[Records for this task]

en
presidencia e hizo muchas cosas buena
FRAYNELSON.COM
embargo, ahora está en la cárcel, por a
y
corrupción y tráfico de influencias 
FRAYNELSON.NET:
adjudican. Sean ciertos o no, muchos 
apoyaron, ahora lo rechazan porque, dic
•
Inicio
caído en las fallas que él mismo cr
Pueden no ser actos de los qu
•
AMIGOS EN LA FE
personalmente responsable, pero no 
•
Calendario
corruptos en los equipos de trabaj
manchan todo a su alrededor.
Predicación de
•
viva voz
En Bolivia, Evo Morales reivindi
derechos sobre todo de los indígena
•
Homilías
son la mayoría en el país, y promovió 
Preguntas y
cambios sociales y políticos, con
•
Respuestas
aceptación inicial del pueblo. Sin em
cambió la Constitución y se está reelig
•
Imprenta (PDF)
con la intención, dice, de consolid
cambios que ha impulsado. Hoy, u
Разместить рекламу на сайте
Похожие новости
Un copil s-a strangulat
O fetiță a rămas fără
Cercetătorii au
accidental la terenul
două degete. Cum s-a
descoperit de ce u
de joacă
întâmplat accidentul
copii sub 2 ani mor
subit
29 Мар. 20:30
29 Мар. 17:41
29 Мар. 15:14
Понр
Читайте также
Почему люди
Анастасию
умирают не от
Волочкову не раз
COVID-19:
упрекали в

[/Records for this task]
[Records for this task]

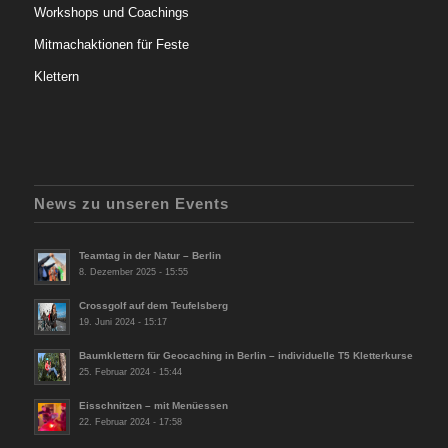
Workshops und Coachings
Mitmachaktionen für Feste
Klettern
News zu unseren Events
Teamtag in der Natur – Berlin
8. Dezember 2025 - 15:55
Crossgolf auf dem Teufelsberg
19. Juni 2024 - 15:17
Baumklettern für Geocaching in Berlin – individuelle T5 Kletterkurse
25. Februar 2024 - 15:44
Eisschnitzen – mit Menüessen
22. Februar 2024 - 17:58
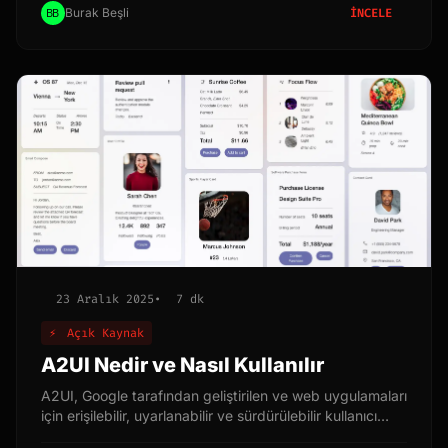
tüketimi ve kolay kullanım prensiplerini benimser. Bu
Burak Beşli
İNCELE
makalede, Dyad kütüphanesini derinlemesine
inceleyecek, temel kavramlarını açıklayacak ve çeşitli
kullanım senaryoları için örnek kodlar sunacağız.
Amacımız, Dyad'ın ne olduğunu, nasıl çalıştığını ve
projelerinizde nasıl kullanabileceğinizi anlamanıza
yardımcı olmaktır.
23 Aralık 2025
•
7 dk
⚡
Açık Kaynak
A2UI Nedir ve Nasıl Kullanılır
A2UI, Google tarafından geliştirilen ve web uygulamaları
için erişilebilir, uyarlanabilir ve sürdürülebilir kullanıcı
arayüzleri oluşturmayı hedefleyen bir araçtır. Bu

[/Records for this task]

To-do item
Copy out the items word for word, starting with the line containing "Workshops und Coachings" and going on through the line containing "arayüzleri oluşturmayı hedefleyen", leaving out the pictures.

Exercise solution
Workshops und Coachings
Mitmachaktionen für Feste
Klettern
News zu unseren Events
Teamtag in der Natur – Berlin
8. Dezember 2025 - 15:55
Crossgolf auf dem Teufelsberg
19. Juni 2024 - 15:17
Baumklettern für Geocaching in Berlin – individuelle T5 Kletterkurse
25. Februar 2024 - 15:44
Eisschnitzen – mit Menüessen
22. Februar 2024 - 17:58
tüketimi ve kolay kullanım prensiplerini benimser. Bu
Burak Beşli
İNCELE
makalede, Dyad kütüphanesini derinlemesine
inceleyecek, temel kavramlarını açıklayacak ve çeşitli
kullanım senaryoları için örnek kodlar sunacağız.
Amacımız, Dyad'ın ne olduğunu, nasıl çalıştığını ve
projelerinizde nasıl kullanabileceğinizi anlamanıza
yardımcı olmaktır.
23 Aralık 2025
•
7 dk
⚡
Açık Kaynak
A2UI Nedir ve Nasıl Kullanılır
A2UI, Google tarafından geliştirilen ve web uygulamaları
için erişilebilir, uyarlanabilir ve sürdürülebilir kullanıcı
arayüzleri oluşturmayı hedefleyen bir araçtır. Bu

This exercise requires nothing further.